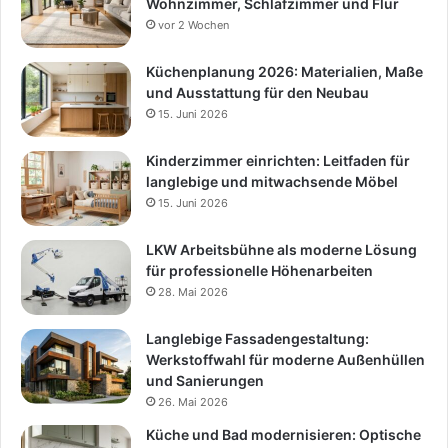
Wohnzimmer, Schlafzimmer und Flur
vor 2 Wochen
Küchenplanung 2026: Materialien, Maße
und Ausstattung für den Neubau
15. Juni 2026
Kinderzimmer einrichten: Leitfaden für
langlebige und mitwachsende Möbel
15. Juni 2026
LKW Arbeitsbühne als moderne Lösung
für professionelle Höhenarbeiten
28. Mai 2026
Langlebige Fassadengestaltung:
Werkstoffwahl für moderne Außenhüllen
und Sanierungen
26. Mai 2026
Küche und Bad modernisieren: Optische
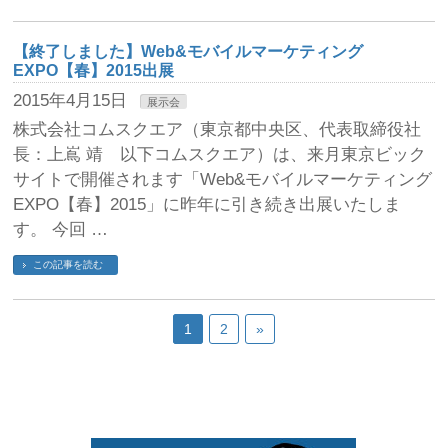
【終了しました】Web&モバイルマーケティング
EXPO【春】2015出展
2015年4月15日
展示会
株式会社コムスクエア（東京都中央区、代表取締役社
長：上嶌 靖 以下コムスクエア）は、来月東京ビック
サイトで開催されます「Web&モバイルマーケティング
EXPO【春】2015」に昨年に引き続き出展いたしま
す。 今回 …
この記事を読む
1
2
»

┄┄┄┄┄┄

From the records above, return each line that has the string "EXPO".

EXPO【春】2015出展
EXPO【春】2015」に昨年に引き続き出展いたしま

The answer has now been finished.